Ms Al Gaood is a British educated civil servant, who worked for the Ministry of Finance.

===Dr Munira Fakhro===
Former Harvard academic and Vice President of the ex-Marxist National Democratic Action, she stood for Isa Town against Al-Menbar Islamic Society's Dr Salah Alibut was defeated with 3,169 votes. Her campaign during her candidacy included promises to create a link between education and employment and working for better retirement funds and housing. She stood as part of the National Democratic Action Society, also known as Wa'ad Society. She is an associate professor at the University of Bahrain, and her academic interests encompass women, civil society and democracy in the Gulf region.

===Fawzia Zainal===
Head of Programmes at Bahrain Radio and Television Corporation, Ms Zainal is a Sunni Muslim who contested a constituency in Riffafor which she received 2,599 votes and was defeated.
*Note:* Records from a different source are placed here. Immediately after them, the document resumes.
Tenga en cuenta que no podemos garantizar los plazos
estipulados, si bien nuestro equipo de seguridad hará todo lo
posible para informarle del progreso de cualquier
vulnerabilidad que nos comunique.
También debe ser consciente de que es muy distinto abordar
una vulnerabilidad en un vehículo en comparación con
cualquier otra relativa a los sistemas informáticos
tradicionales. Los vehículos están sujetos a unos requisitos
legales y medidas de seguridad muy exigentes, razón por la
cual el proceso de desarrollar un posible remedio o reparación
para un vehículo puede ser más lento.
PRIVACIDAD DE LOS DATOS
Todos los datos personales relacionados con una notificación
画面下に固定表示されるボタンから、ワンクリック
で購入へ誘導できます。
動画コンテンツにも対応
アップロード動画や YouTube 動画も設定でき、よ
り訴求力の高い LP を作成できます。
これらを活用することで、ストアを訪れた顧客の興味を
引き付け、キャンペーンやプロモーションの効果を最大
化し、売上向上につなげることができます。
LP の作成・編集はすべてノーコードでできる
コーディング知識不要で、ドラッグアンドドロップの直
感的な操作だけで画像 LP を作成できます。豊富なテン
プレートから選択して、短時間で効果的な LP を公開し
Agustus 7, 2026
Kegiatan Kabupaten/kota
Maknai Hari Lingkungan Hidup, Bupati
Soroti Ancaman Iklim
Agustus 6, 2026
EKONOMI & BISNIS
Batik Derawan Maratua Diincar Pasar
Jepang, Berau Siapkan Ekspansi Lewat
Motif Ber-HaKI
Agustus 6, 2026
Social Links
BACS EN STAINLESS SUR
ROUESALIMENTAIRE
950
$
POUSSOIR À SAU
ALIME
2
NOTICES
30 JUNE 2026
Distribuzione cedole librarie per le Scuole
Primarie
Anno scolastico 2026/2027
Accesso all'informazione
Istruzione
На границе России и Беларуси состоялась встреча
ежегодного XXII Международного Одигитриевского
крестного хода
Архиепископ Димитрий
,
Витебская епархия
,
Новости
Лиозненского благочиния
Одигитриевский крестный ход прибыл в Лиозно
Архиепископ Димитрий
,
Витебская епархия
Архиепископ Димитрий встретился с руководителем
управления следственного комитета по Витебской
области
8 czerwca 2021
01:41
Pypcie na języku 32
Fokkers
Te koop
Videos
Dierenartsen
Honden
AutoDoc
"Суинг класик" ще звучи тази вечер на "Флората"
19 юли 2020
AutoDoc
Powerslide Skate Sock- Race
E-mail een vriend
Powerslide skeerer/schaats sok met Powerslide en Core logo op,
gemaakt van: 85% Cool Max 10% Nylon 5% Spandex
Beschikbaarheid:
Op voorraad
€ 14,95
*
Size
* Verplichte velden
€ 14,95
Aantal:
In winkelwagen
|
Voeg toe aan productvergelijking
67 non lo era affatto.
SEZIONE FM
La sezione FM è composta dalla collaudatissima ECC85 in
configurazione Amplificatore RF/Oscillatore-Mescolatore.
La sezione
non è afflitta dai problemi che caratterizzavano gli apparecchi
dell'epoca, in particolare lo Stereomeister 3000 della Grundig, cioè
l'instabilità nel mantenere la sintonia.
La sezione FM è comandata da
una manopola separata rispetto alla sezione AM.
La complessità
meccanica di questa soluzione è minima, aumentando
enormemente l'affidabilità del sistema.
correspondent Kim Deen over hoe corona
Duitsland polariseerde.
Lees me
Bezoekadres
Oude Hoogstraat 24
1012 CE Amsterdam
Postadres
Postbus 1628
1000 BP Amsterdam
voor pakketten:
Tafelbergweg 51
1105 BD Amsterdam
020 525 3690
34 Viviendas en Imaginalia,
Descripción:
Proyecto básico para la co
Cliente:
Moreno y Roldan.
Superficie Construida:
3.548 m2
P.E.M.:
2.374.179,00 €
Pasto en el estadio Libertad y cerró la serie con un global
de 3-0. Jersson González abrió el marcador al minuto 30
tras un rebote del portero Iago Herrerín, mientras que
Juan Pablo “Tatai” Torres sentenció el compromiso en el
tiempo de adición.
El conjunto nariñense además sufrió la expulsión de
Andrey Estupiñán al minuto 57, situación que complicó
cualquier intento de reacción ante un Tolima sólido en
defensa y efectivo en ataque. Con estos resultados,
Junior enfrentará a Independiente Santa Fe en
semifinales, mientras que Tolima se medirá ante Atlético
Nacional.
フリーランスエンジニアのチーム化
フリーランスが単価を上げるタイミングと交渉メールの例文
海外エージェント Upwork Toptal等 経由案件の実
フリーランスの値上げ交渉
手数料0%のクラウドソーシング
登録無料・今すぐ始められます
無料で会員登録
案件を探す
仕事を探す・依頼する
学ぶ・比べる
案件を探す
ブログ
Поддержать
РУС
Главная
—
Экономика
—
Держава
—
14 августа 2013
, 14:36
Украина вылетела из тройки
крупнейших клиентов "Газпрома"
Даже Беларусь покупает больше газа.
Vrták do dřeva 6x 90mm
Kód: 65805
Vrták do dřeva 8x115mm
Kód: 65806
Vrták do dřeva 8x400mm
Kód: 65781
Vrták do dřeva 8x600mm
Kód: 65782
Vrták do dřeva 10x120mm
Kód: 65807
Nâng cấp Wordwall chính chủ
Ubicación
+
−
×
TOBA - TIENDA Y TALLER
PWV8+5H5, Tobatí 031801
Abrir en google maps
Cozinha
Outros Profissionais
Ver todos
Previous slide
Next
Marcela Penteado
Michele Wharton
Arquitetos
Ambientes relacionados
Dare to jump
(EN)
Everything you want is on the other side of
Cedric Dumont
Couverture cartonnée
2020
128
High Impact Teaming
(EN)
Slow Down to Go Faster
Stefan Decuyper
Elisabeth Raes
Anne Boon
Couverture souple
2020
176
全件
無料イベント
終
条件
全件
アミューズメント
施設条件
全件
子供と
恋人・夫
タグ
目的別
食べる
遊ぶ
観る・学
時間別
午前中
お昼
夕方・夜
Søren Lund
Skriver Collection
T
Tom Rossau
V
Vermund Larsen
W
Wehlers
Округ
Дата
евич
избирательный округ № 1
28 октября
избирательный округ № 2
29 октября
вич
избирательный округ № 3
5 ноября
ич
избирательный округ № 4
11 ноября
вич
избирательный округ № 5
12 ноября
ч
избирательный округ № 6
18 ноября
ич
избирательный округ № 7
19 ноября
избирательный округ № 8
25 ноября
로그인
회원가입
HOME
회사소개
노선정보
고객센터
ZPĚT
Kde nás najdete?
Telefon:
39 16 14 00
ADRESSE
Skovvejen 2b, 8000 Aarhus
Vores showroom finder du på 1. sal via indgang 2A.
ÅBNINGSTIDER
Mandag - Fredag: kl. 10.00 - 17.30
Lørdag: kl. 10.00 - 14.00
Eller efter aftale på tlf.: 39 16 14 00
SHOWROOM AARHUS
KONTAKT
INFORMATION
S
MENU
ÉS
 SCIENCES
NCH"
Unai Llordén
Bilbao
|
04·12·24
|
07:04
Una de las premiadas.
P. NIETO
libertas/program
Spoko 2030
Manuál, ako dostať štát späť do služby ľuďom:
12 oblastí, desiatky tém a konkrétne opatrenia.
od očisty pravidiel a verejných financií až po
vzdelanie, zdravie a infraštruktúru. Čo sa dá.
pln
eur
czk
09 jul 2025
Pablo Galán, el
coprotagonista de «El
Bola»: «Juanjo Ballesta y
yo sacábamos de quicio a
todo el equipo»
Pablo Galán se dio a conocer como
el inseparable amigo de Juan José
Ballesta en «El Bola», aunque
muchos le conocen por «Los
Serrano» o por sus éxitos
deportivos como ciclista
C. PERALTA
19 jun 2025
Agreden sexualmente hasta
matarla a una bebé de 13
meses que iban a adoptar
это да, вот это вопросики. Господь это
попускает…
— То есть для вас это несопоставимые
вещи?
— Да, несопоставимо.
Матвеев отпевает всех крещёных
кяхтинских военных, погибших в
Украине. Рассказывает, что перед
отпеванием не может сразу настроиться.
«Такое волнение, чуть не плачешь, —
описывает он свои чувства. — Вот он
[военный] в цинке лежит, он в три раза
She is vice-president of the Bahrain Transparency Society, and in October 2006 signed an opposition petition calling for an investigation into allegations that powerful figures in the government were fuelling sectarianism.

Ms Zainal said after her defeat:
"I have no regrets about my defeat. I have learned from this experience. It is disappointing that it is still considered a taboo for women here to contest elections. I want the new deputies to work for the welfare of the people."

She was reported to have received particularly negative treatment during the campaign in the run up to the election:
"'Members of the society are distributing video tapes in which Kuwaiti religious leaders oppose the participation of women in elections,' said Fawzia whose posters were defaced and tent vandalised."

===Jameela Al Sammak===
Dr Jameela Al Sammak stood in the second constituency of the Capital Governorate and she is a member of the Women's Future Association.

Critics commented about the style with which she faced her candidacy:
"Dr Jameela Al Sammak did it with extraordinary panache. In fact, she took the battle to a public ground and did not hesitate to tell the people about the relentless onslaught on her and on her team."

===Moza Sabt===
Moza Sabt is an ex-teacher who stood in Muharraq. During her campaign she said:
"Only good education prepares people for the future. When a person is educated, it is much easier to face problems like unemployment"

===Hoda Al Mutawa===

Hoda Al Mutawa was a candidate in conservative Muharraq, an area that in 2002 was dominated by Asalah and Al-Menbar Islamic Society. Ms Al Mutawa pledged to campaign on securing adequate housing, providing medical insurance, helping the unemployed and promoting the personal status law.

===Ameenah Al Hassan===

Ameenah Al Hassan was a candidate in the sixth constituency in the Northern Governorate.

===Siham Al Bubshait===
Siham Al Bubshait stood in the second constituency of the Southern Governorate.

===Shahzaleen Khamees===
Lawyer Shahzaleen Khamees ran for the National Unity Bloc, an alliance backed by the Left-wing Progressive Democratic Tribune, in the capital, Manama.

Sabah Al Dosari and Khadija Al Kahtani were also known to be women candidates in this election.